*** Dataset records Section Begins ***
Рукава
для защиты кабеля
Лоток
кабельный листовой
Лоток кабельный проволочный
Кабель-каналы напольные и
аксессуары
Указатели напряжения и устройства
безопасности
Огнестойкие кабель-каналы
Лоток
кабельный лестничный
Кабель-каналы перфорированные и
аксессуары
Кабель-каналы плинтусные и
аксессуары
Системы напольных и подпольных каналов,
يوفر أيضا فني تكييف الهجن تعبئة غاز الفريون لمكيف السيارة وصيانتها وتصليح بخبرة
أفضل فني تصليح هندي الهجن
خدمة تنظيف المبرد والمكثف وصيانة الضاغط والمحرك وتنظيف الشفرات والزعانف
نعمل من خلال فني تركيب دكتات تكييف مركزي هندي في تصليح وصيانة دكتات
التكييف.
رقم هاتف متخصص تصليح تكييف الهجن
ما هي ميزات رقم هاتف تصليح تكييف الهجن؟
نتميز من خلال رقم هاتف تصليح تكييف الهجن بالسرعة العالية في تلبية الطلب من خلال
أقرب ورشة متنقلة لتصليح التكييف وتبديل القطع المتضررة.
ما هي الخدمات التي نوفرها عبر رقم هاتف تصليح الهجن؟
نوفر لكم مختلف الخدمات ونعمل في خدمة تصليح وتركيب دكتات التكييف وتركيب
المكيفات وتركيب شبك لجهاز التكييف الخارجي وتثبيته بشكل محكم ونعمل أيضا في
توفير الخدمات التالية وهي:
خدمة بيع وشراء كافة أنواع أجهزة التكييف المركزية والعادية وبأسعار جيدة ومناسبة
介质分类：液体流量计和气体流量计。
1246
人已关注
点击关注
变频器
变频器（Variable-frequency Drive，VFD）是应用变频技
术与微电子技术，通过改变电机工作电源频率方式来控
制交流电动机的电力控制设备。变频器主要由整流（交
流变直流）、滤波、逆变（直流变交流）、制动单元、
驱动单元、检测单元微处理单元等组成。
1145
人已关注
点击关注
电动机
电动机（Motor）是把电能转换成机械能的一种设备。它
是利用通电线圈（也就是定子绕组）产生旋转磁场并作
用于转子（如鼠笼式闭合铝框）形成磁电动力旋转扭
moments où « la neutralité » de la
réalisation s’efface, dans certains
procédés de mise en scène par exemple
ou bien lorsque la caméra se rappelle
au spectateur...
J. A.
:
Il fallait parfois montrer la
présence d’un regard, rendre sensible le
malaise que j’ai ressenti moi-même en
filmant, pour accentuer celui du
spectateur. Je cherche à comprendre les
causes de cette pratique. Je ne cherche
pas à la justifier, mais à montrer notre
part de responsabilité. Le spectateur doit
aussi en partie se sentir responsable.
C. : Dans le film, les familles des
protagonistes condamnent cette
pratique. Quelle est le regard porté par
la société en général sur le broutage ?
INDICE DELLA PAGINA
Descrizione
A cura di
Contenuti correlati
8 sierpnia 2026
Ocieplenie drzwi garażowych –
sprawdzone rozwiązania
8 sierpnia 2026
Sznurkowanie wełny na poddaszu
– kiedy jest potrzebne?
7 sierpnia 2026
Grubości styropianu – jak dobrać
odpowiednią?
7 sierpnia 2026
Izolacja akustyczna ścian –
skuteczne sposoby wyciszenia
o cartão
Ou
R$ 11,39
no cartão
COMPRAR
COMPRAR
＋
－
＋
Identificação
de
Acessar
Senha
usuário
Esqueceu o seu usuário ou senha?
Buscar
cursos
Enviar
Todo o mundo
*** Dataset records Section Ends ***
- Problem details -
Could you write out all of the data again, exactly as given?

- Output for this task -
Рукава
для защиты кабеля
Лоток
кабельный листовой
Лоток кабельный проволочный
Кабель-каналы напольные и
аксессуары
Указатели напряжения и устройства
безопасности
Огнестойкие кабель-каналы
Лоток
кабельный лестничный
Кабель-каналы перфорированные и
аксессуары
Кабель-каналы плинтусные и
аксессуары
Системы напольных и подпольных каналов,
يوفر أيضا فني تكييف الهجن تعبئة غاز الفريون لمكيف السيارة وصيانتها وتصليح بخبرة
أفضل فني تصليح هندي الهجن
خدمة تنظيف المبرد والمكثف وصيانة الضاغط والمحرك وتنظيف الشفرات والزعانف
نعمل من خلال فني تركيب دكتات تكييف مركزي هندي في تصليح وصيانة دكتات
التكييف.
رقم هاتف متخصص تصليح تكييف الهجن
ما هي ميزات رقم هاتف تصليح تكييف الهجن؟
نتميز من خلال رقم هاتف تصليح تكييف الهجن بالسرعة العالية في تلبية الطلب من خلال
أقرب ورشة متنقلة لتصليح التكييف وتبديل القطع المتضررة.
ما هي الخدمات التي نوفرها عبر رقم هاتف تصليح الهجن؟
نوفر لكم مختلف الخدمات ونعمل في خدمة تصليح وتركيب دكتات التكييف وتركيب
المكيفات وتركيب شبك لجهاز التكييف الخارجي وتثبيته بشكل محكم ونعمل أيضا في
توفير الخدمات التالية وهي:
خدمة بيع وشراء كافة أنواع أجهزة التكييف المركزية والعادية وبأسعار جيدة ومناسبة
介质分类：液体流量计和气体流量计。
1246
人已关注
点击关注
变频器
变频器（Variable-frequency Drive，VFD）是应用变频技
术与微电子技术，通过改变电机工作电源频率方式来控
制交流电动机的电力控制设备。变频器主要由整流（交
流变直流）、滤波、逆变（直流变交流）、制动单元、
驱动单元、检测单元微处理单元等组成。
1145
人已关注
点击关注
电动机
电动机（Motor）是把电能转换成机械能的一种设备。它
是利用通电线圈（也就是定子绕组）产生旋转磁场并作
用于转子（如鼠笼式闭合铝框）形成磁电动力旋转扭
moments où « la neutralité » de la
réalisation s’efface, dans certains
procédés de mise en scène par exemple
ou bien lorsque la caméra se rappelle
au spectateur...
J. A.
:
Il fallait parfois montrer la
présence d’un regard, rendre sensible le
malaise que j’ai ressenti moi-même en
filmant, pour accentuer celui du
spectateur. Je cherche à comprendre les
causes de cette pratique. Je ne cherche
pas à la justifier, mais à montrer notre
part de responsabilité. Le spectateur doit
aussi en partie se sentir responsable.
C. : Dans le film, les familles des
protagonistes condamnent cette
pratique. Quelle est le regard porté par
la société en général sur le broutage ?
INDICE DELLA PAGINA
Descrizione
A cura di
Contenuti correlati
8 sierpnia 2026
Ocieplenie drzwi garażowych –
sprawdzone rozwiązania
8 sierpnia 2026
Sznurkowanie wełny na poddaszu
– kiedy jest potrzebne?
7 sierpnia 2026
Grubości styropianu – jak dobrać
odpowiednią?
7 sierpnia 2026
Izolacja akustyczna ścian –
skuteczne sposoby wyciszenia
o cartão
Ou
R$ 11,39
no cartão
COMPRAR
COMPRAR
＋
－
＋
Identificação
de
Acessar
Senha
usuário
Esqueceu o seu usuário ou senha?
Buscar
cursos
Enviar
Todo o mundo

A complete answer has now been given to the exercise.